Beaucoup de tableaux exposés semblent reflèter les pensées du peintre face à la mort proche, ce qui rend l’exposition très émouvante. Les motifs d’anges se multiplient.
«Une porte» (Ein Tor, 1939), tableau tout en gris, pourrait annoncer le passage dans un autre monde. «Sainte, vue d’une fenêtre» semble aussi être une rencontre avec l’au-delà.
Touche d’ironie
«On voit bien dans ce tableau, coloré et souriant, que Klee n’est jamais morbide, précise Philippe Büttner. Il traite des mythes et des grands sujets religieux, mais en y mêlant toujours une touche d’ironie ou en mélangeant les genres.»
Autres tableaux colorés: «Un jeu d’enfant» (1939), ou «Bâteaux-plaisir sur le canal» (1940). «Trouver de nouvelles formes d’expression au milieu de la souffrance a aussi certainement été une victoire», dit l’historien d’art.
Mais Klee savait qu’il allait mourir, «et il pensait que le monde autour de lui allait mourir», selon Christoph Vitali. C’est peut-être en espérant une délivrance qu’il peint une toile sans titre et qu’Ernst Beyeler a baptisé «Captive, personnage au-delà/en-deça» et qui orne l’affiche de l’exposition.
Création libérée
Dans le catalogue, Ernst Beyeler s’explique sur son goût pour les œuvres tardives des peintres, très présentes dans sa collection. «Les dernières œuvres sont une sorte de somme de la vie artistique de leurs auteurs», dit-il.
«Chez les tout grands, l’œuvre tardif dilue les structures employées jusque-là et suscite, parfois, de nouvelles visions à caractère visionnaire, qui lancent de nouveaux mouvements, comme Cézanne pour le cubisme et Monet pour l’abstraction.»
swissinfo, Ariane Gigon Bormann à Bâle.
-«Paul Klee, l’accomplissement dans l’œuvre tardive»: à voir à la Fondation Beyeler de Riehen (accessible en tram depuis la gare principale de Bâle) du 10 août au 9 novembre, puis au Sprengel Museum de Hanovre du 23 novembre au 15 février 2004.
-Paul Klee est né en 1879 à Münchenbuchsee, près de Berne.
-En 1911, il participa à la seconde exposition du «Cavalier bleu» avec Kandinsky.
-Il enseigne au Bauhaus entre 1920 et 1930.
-En 1931, il est engagé à l’Académie des beaux-arts de Düsseldorf, dont il sera chassé en 1933 par les nazis.
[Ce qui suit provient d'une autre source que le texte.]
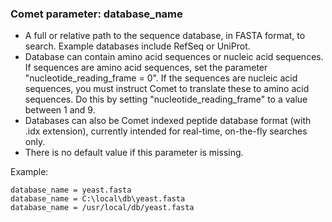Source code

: ### Comet parameter: database_name

- A full or relative path to the sequence database, in FASTA format, to search. Example databases
include RefSeq or UniProt.
- Database can contain amino acid sequences or nucleic acid sequences.  If sequences are amino acid
sequences, set the parameter "nucleotide_reading_frame = 0".  If the sequences are nucleic acid
sequences, you must instruct Comet to translate these to amino acid sequences.  Do this by setting
"nucleotide_reading_frame" to a value between 1 and 9.
- Databases can also be Comet indexed peptide database format (with .idx extension), currently
intended for real-time, on-the-fly searches only.
- There is no default value if this parameter is missing.

Example:
```
database_name = yeast.fasta
database_name = C:\local\db\yeast.fasta
database_name = /usr/local/db/yeast.fasta
```
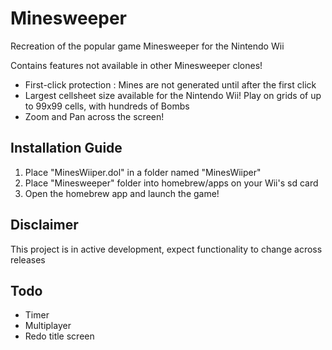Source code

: # Minesweeper
Recreation of the popular game Minesweeper for the Nintendo Wii

Contains features not available in other Minesweeper clones!

- First-click protection : Mines are not generated until after the first click
- Largest cellsheet size available for the Nintendo Wii! Play on grids of up to 99x99 cells, with hundreds of Bombs
- Zoom and Pan across the screen!

## Installation Guide
1. Place "MinesWiiper.dol" in a folder named "MinesWiiper"
2. Place "Minesweeper" folder into homebrew/apps on your Wii's sd card
3. Open the homebrew app and launch the game!

## Disclaimer
This project is in active development, expect functionality to change across releases

## Todo
- Timer
- Multiplayer
- Redo title screen
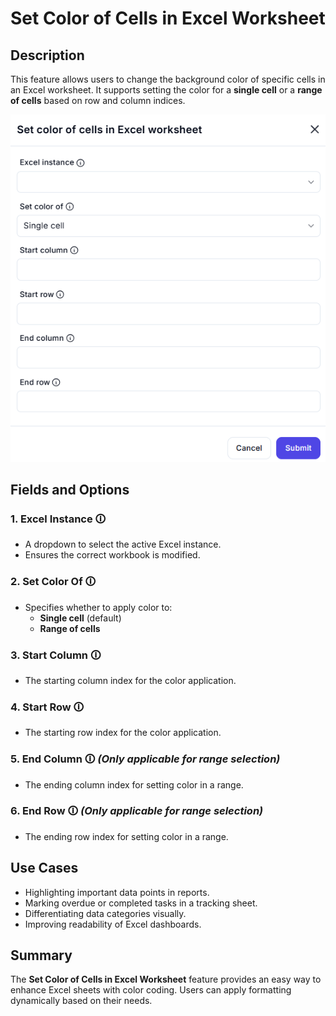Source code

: # Set Color of Cells in Excel Worksheet  

## Description

This feature allows users to change the background color of specific cells in an Excel worksheet. It supports setting the color for a **single cell** or a **range of cells** based on row and column indices.  

![Set Cell Color in Excel](set-color-of-cells-in-excel-worksheet.png)  

## Fields and Options  

### 1. **Excel Instance** 🛈

- A dropdown to select the active Excel instance.  
- Ensures the correct workbook is modified.  

### 2. **Set Color Of** 🛈

- Specifies whether to apply color to:  
  - **Single cell** (default)  
  - **Range of cells**  

### 3. **Start Column** 🛈

- The starting column index for the color application.  

### 4. **Start Row** 🛈

- The starting row index for the color application.  

### 5. **End Column** 🛈 *(Only applicable for range selection)*

- The ending column index for setting color in a range.  

### 6. **End Row** 🛈 *(Only applicable for range selection)*

- The ending row index for setting color in a range.  

## Use Cases

- Highlighting important data points in reports.  
- Marking overdue or completed tasks in a tracking sheet.  
- Differentiating data categories visually.  
- Improving readability of Excel dashboards.  

## Summary

The **Set Color of Cells in Excel Worksheet** feature provides an easy way to enhance Excel sheets with color coding. Users can apply formatting dynamically based on their needs.
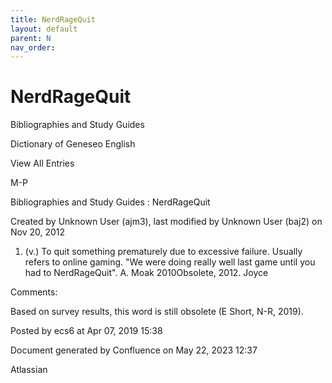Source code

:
 ```yaml
---
title: NerdRageQuit
layout: default
parent: N
nav_order:
---
```


# NerdRageQuit

Bibliographies and Study Guides

Dictionary of Geneseo English

View All Entries

M-P

Bibliographies and Study Guides : NerdRageQuit

Created by  Unknown User (ajm3), last modified by  Unknown User (baj2) on Nov 20, 2012

1. (v.) To quit something prematurely due to excessive failure. Usually refers to online gaming. &quot;We were doing really well last game until you had to NerdRageQuit&quot;. A. Moak 2010Obsolete, 2012. Joyce

Comments:

Based on survey results, this word is still obsolete (E Short, N-R, 2019). 

Posted by ecs6 at Apr 07, 2019 15:38

Document generated by Confluence on May 22, 2023 12:37

Atlassian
-Avec sa femme Lily, il s’installe à Berne dans la maison de ses parents, en décembre 1933.
-Sa maladie se déclare en août 1935. Il ne peindra pratiquement plus jusqu’en avril 1936. Convalescence en Engadine et à Montana.
-Paul Klee demande la nationalité suisse en 1939. Il l’obtiendra peu de temps après sa mort, le 29 juin 1940 à Locarno, où il était venu en cure.